The concept was formed during the Spring and Autumn and Warring States periods, and best articulated in the 3rd or 2nd century BCE. However, until recently it was not much discussed by the Western scholars because of their inaccurate perception of the importance of Confucianism in the pre-imperial and early imperial era, and their understanding of Confucianism as pacifist in its nature. An example of the last is provided by John K. Fairbank: “Warfare was disesteemed in Confucianism... The resort to warfare (wu) was an admission of bankruptcy in the pursuit of wen [civility or culture]. Consequently, it should be a last resort... Herein lies the pacifist bias of the Chinese tradition... Expansion through wen... was natural and proper; whereas expansion by wu, brute force and conquest, was never to be condoned.”

== History of the terms ==
Attested in Shang dynasty oracle bones, the earliest uses were in the posthumous epithets of certain Shang ancestors, the first recorded – conveniently, for both – being Wen Wu Ding.
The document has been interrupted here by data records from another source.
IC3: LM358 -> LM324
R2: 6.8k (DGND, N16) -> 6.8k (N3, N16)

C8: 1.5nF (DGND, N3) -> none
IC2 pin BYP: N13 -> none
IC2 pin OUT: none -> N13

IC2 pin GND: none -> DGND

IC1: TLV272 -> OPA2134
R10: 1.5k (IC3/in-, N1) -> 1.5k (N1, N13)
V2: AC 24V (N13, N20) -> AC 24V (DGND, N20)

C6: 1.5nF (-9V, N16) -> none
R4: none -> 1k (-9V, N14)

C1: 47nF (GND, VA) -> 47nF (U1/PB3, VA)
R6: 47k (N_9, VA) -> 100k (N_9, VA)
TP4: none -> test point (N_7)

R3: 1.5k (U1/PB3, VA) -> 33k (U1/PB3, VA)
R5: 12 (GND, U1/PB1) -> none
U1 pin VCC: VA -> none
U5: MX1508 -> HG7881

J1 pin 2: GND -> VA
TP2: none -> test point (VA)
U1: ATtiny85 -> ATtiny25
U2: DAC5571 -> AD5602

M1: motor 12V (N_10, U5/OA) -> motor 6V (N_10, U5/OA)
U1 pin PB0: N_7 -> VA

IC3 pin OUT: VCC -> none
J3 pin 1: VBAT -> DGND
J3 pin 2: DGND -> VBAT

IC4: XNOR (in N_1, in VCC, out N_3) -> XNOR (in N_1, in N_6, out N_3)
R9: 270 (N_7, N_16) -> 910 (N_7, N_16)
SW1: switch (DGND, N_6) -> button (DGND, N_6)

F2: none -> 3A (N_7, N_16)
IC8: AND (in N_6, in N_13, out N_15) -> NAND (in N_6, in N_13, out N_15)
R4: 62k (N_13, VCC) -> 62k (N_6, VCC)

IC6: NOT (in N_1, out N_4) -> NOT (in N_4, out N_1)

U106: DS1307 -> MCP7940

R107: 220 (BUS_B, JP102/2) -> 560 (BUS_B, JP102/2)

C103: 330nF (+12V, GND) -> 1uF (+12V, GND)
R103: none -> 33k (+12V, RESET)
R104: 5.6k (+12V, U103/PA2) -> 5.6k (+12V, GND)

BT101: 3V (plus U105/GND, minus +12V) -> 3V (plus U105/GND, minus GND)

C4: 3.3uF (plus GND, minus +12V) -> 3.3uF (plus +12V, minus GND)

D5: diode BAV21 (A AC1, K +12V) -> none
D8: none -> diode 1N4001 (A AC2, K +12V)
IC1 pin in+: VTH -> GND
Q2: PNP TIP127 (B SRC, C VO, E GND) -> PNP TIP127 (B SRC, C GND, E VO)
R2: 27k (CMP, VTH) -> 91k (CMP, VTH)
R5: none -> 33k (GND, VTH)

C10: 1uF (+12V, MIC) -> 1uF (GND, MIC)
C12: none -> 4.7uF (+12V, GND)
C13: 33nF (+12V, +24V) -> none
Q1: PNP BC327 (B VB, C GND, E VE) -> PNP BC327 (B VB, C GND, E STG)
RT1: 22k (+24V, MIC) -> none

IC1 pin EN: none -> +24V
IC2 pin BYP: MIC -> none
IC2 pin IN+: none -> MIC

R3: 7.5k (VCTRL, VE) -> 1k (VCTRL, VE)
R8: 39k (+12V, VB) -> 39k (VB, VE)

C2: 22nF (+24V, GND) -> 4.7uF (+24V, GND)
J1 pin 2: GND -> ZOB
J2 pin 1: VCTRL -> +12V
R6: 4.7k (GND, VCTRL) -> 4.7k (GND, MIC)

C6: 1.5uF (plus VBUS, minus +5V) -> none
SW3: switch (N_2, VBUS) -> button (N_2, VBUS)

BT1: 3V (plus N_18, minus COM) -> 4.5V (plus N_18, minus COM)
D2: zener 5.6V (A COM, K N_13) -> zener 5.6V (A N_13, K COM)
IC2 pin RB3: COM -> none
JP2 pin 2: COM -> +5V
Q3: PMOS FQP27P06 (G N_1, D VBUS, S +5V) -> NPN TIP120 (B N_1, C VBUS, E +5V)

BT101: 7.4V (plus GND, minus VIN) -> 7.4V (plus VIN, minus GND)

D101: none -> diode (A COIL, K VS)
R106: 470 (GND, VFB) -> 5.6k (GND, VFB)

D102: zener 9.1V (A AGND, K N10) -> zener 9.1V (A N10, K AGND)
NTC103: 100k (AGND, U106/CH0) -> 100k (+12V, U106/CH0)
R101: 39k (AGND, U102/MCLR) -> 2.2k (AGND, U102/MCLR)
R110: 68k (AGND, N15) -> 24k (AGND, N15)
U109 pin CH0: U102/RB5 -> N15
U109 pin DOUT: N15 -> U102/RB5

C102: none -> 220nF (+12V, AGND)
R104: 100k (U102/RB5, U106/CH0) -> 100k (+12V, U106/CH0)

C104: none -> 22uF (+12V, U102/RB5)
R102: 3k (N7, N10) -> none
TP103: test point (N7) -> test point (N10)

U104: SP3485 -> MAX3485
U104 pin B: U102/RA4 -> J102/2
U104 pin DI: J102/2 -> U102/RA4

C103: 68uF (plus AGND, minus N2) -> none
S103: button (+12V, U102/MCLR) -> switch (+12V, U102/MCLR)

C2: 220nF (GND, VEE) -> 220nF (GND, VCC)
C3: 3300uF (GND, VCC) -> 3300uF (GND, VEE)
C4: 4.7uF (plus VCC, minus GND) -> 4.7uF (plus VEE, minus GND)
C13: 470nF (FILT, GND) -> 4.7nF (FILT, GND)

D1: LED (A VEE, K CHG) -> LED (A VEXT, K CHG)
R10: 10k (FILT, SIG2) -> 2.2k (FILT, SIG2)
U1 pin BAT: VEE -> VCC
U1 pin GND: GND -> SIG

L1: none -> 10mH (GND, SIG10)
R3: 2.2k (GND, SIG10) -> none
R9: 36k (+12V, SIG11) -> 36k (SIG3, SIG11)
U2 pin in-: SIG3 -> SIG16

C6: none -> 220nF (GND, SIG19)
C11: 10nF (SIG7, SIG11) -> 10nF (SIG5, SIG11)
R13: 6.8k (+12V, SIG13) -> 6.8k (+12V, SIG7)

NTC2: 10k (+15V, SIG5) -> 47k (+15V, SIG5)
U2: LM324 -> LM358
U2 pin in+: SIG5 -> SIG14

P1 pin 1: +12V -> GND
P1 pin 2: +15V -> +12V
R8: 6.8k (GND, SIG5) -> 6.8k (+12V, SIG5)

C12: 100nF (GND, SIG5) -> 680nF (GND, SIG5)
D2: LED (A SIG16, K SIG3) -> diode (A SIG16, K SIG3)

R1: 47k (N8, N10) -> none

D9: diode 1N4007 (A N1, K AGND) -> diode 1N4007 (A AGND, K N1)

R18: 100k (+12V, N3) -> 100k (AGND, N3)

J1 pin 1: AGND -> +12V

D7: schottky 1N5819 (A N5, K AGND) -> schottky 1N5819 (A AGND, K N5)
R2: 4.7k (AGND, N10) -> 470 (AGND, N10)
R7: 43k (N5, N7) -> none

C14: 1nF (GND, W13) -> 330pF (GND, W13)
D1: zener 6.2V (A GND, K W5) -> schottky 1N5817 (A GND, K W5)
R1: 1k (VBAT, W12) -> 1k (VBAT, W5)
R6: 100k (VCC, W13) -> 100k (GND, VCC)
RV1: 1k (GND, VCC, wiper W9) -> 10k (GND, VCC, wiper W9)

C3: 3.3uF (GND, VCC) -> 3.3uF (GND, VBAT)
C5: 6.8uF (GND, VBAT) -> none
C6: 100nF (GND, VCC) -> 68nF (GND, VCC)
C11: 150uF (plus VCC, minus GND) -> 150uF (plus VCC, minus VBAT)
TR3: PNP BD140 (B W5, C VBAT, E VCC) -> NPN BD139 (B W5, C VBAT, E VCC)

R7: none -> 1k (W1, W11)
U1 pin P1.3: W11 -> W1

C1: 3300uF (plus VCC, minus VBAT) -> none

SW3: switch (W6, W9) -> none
The most common use case of wen in the epigraphic record is in appellations to dead ancestors, where it shared semantic space of general positive eulogy with precisely the words huáng (皇) and liè (烈). Any bases for why one was selected over another are not apparent.

The posthumous names of the Zhou dynasty (1046–256 BCE) founders, King Wen and King Wu, represent the two terms as standing in the "father-and-son" relationship. Wen and Wu became the most popular posthumous names of regional lords during the Zhou dynasty, but Wen in particular saw no usage until nearly the end of the Western Zhou, when central power was significantly weakened, suggesting the possibility of royal exclusivity akin to a ritual trademark.

The first archaeologically attested use of wen and wu as common terms outside of posthumous epithets or as synecdoche for the Zhou founders dates to the Spring and Autumn period, where a ruler of the state of Qin used them to describe some of his positive qualities while asserting his assidiousness in acting as a responsible lineage head. In the transmitted literature, the terms occur at the earliest strata of the earliest texts, the Shijing and the Shangshu, but the precise meaning of wen in particular is indeterminate from context.

Shuoyuan, compiled by Liu Xiang (77–6 BCE, Han dynasty), gives a classical example of the terms' balancing against each other:

King Cheng enfeoffed Bo Qin [the Duke of Zhou's son] as the Duke of Lu. Summoning him, he addressed him, saying: "Do you know the Way of acting as the ruler over the people? ... Should you possess wen but lack wu, you will have no means to awe those below. Should you possess wu but lack wen, the people will fear you but not draw close. If wen and wu are implemented together, then your awe-inspiring virtue will be achieved."